BEGIN The records

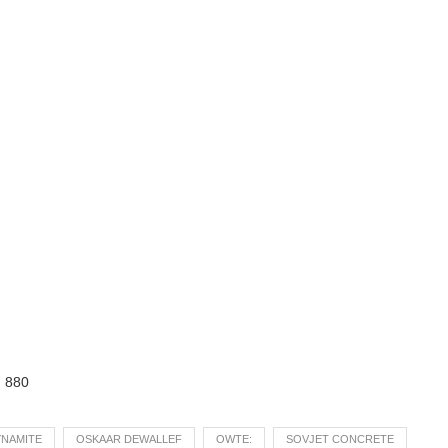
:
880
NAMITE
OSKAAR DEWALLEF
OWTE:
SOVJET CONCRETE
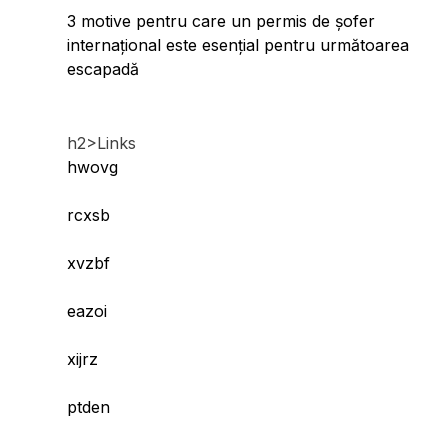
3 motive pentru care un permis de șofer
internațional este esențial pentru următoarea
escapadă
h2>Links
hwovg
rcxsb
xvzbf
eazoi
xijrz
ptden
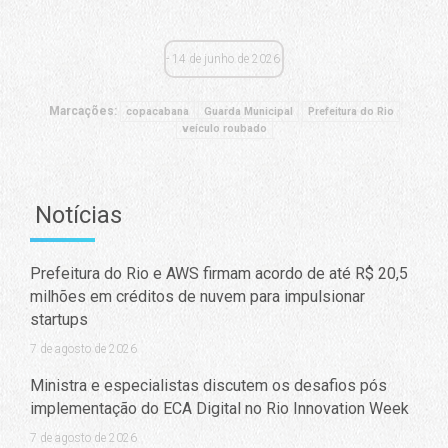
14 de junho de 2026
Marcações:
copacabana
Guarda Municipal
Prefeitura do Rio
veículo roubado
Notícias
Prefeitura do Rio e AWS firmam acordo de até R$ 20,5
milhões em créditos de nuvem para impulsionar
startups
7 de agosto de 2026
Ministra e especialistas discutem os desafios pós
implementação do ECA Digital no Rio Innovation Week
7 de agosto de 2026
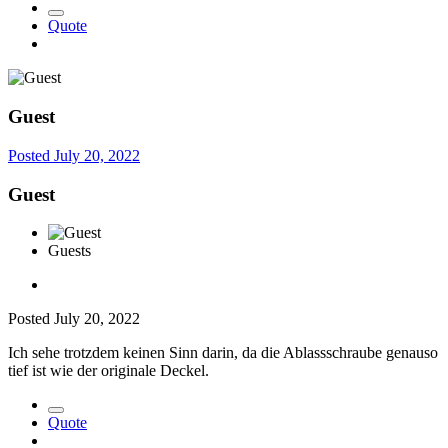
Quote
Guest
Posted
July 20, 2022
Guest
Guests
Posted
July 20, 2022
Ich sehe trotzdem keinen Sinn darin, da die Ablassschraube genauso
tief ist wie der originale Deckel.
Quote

END The records

Quote, line for line, the text read from each of the records above, and leave out the pictures.

:
880
NAMITE
OSKAAR DEWALLEF
OWTE:
SOVJET CONCRETE
3 motive pentru care un permis de șofer
internațional este esențial pentru următoarea
escapadă
h2>Links
hwovg
rcxsb
xvzbf
eazoi
xijrz
ptden
14 de junho de 2026
Marcações:
copacabana
Guarda Municipal
Prefeitura do Rio
veículo roubado
Notícias
Prefeitura do Rio e AWS firmam acordo de até R$ 20,5
milhões em créditos de nuvem para impulsionar
startups
7 de agosto de 2026
Ministra e especialistas discutem os desafios pós
implementação do ECA Digital no Rio Innovation Week
7 de agosto de 2026
Quote
Guest
Posted
July 20, 2022
Guest
Guests
Posted
July 20, 2022
Ich sehe trotzdem keinen Sinn darin, da die Ablassschraube genauso
tief ist wie der originale Deckel.
Quote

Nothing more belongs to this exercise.